- _About this exercise_
In the entries below, render everything from the line containing "re az időpontra" down to and including the line containing "megkerestük azt a" as a JSON list of strings, one string per line, with blank lines omitted.
== Segment start ==
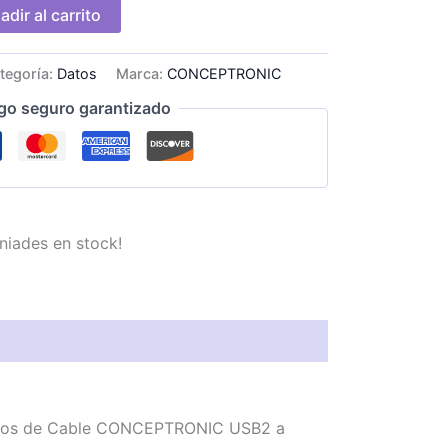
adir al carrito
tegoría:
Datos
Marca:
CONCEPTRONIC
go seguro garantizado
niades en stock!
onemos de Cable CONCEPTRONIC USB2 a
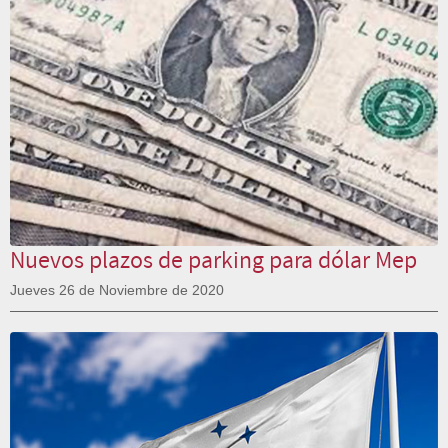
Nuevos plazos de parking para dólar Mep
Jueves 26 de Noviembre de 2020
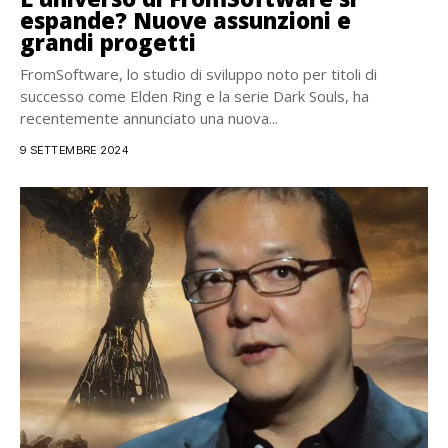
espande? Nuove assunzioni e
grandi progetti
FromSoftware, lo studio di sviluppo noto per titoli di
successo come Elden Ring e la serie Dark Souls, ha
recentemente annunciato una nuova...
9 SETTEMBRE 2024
== Segment end ==
== Segment start ==
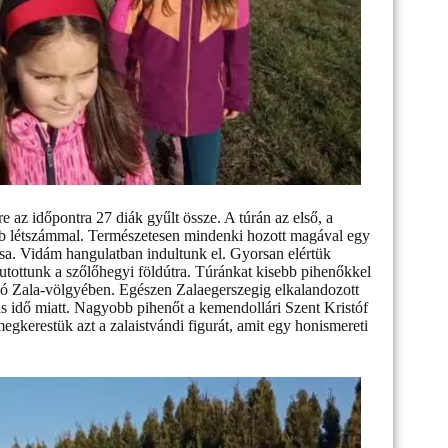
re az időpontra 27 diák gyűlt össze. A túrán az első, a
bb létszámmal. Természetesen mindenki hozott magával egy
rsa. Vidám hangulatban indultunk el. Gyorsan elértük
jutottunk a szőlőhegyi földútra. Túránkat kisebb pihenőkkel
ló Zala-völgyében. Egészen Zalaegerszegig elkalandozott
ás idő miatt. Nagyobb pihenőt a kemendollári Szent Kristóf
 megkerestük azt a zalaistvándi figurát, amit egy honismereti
== Segment end ==
== Segment start ==
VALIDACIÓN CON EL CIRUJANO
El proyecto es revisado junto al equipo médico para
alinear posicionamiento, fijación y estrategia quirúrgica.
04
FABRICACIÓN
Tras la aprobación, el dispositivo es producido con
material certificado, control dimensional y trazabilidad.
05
== Segment end ==
- _Result of this exercise_
[
  "re az időpontra 27 diák gyűlt össze. A túrán az első, a",
  "bb létszámmal. Természetesen mindenki hozott magával egy",
  "rsa. Vidám hangulatban indultunk el. Gyorsan elértük",
  "jutottunk a szőlőhegyi földútra. Túránkat kisebb pihenőkkel",
  "ló Zala-völgyében. Egészen Zalaegerszegig elkalandozott",
  "ás idő miatt. Nagyobb pihenőt a kemendollári Szent Kristóf",
  " megkerestük azt a zalaistvándi figurát, amit egy honismereti"
]